Il est vrai que de nombreuses études se sont penchées sur l’impact d’une plus grande diversité sur l’entreprise. En 2020, une étude menée par Deloitte a par exemple démontré que les entreprises pratiquant une politique inclusive génèrent jusqu’à 30 % de chiffre d’affaires en plus et parviennent à attirer davantage de talents, un atout majeur partout en Europe et surtout au Luxembourg. La diversité rend les entreprises plus innovantes, capables de comprendre plus finement les besoins de clients variés, et leur offre en cela un véritable avantage concurrentiel.

Le constat étant posé, on comprend que les organisations cherchent à intégrer plus de diversité au sein de leurs équipes. Mais il reste à savoir comment faire pour y parvenir. « De nombreuses entreprises mettent en place des comités de diversité et d’inclusion qui approuvent les recrutements, explique Anaïs Raso, Senior Consultant chez DO Recruitment. De notre côté, toutefois, nous ne pouvons évidemment pas favoriser un profil ou un autre en fonction de son genre, par exemple. Il est arrivé qu’on nous demande explicitement de trouver une femme plutôt qu’un homme pour un poste. Mais notre métier est de trouver les meilleures compétences pour les besoins du client, en ne discriminant aucun profil en fonction d’un critère de diversité. Au final, c’est le client qui fera son choix. »
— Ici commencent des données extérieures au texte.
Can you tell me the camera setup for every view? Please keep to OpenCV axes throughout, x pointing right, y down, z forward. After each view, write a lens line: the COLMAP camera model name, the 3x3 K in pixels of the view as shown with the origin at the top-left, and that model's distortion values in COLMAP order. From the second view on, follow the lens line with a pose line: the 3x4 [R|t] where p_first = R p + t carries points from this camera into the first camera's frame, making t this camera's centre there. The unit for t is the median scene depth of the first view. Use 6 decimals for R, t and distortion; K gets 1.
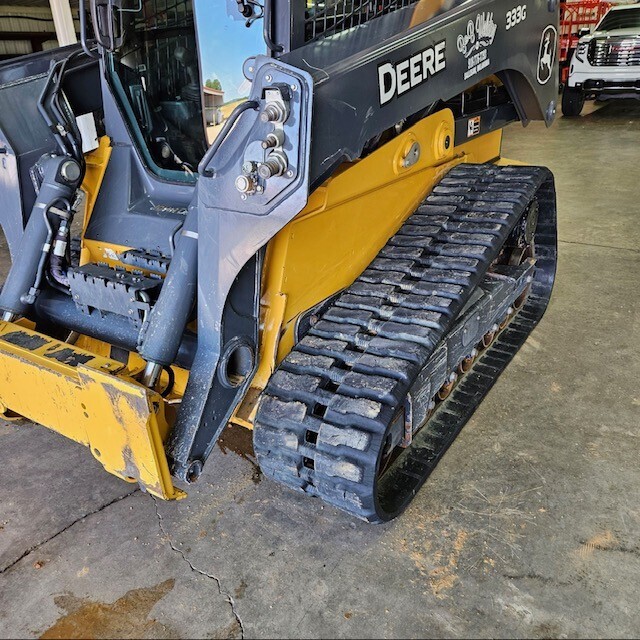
lens RADIAL K [[572.8, 0, 329.7], [0, 572.8, 332.8], [0, 0, 1]] dist [0.018846, -0.014493]
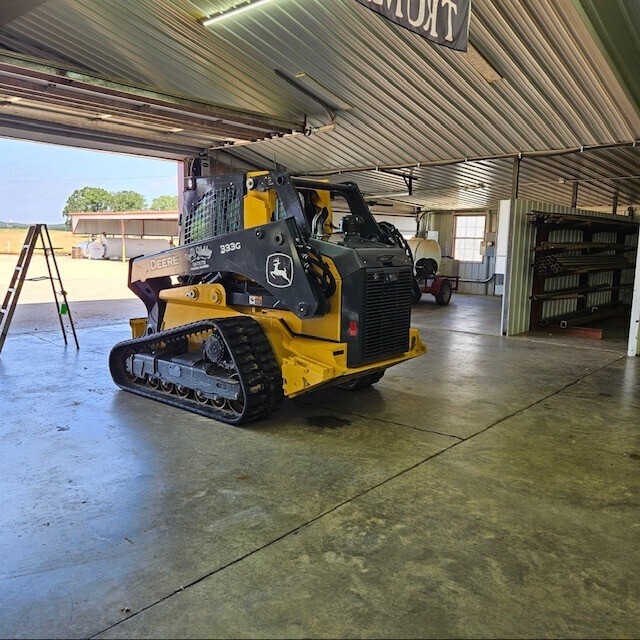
lens RADIAL K [[568.5, 0, 317.4], [0, 568.5, 333.0], [0, 0, 1]] dist [0.058699, -0.023173]
pose [[-0.134554, 0.193299, -0.971870, 2.987961], [-0.446705, 0.863642, 0.233619, -1.171057], [0.884506, 0.465573, -0.029858, 1.920711]]
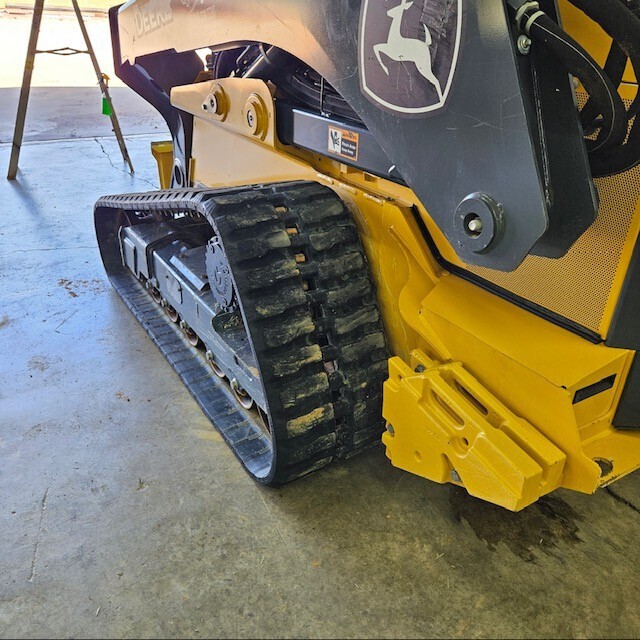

« … notre métier est de trouver les meilleures compétences pour les besoins du client, en ne discriminant aucun profil en fonction d’un critère de diversité … »

Inclure sans discriminer

On comprend donc bien la difficulté à laquelle sont confrontés les recruteurs qui, en suivant des consignes trop précises, finiraient par discriminer certains profils en cherchant à servir les intentions – peut être nobles – de l’organisation. C’est sans doute aussi ce qui explique la réticence du législateur à établir des règles précises en matière de promotion de la diversité en entreprise. La recherche volontaire de certains profils se fait toujours au détriment d’autres, et peut également pâtir à l’entreprise, dont le premier critère de sélection d’un candidat ne sera pas ses compétences.

Si l’on excepte la mention de l’ouverture à la diversité qu’on peut faire figurer sur toute offre d’emploi, la promotion de la diversité en entreprise doit donc se faire, pour ainsi dire, de façon passive. Il s’agit plutôt, finalement, de veiller au respect de l’égalité de traitement, quelle que soit la personne qui postule ou travaille au sein d’une entreprise. A ce niveau, il faut souligner qu’il reste du chemin à parcourir par rapport à certaines formes de diversité. « Aujourd’hui, la question de la diversité tourne beaucoup autour du genre. C’est une bonne chose, mais on voit que les discriminations par rapport à l’âge, par exemple, sont moins prises en compte. Les travailleurs d’un certain âge constituent pourtant une ressource précieuse en entreprise, et plus encore en période de pénurie de talents », estime Anaïs Raso.

Le meilleur accélérateur de diversité en entreprise est d’ailleurs peut-être celui-là : le manque de ressources humaines auquel sont confrontées les organisations dans toute l’Europe. Dans un pays comme le Luxembourg, multiculturel, progressiste, et devant impérativement trouver de nouvelles forces vives, on peut espérer que la diversification des équipes s’intensifie au cours des prochaines années, de façon naturelle et harmonieuse. Il faudra toutefois rester vigilant, en veillant à assurer la meilleure inclusion possible pour des profils qui sont aujourd’hui toujours rares en entreprise : travailleurs plus âgés, porteurs d’un handicap ou membres de la communauté LGBTIQ+, par exemple.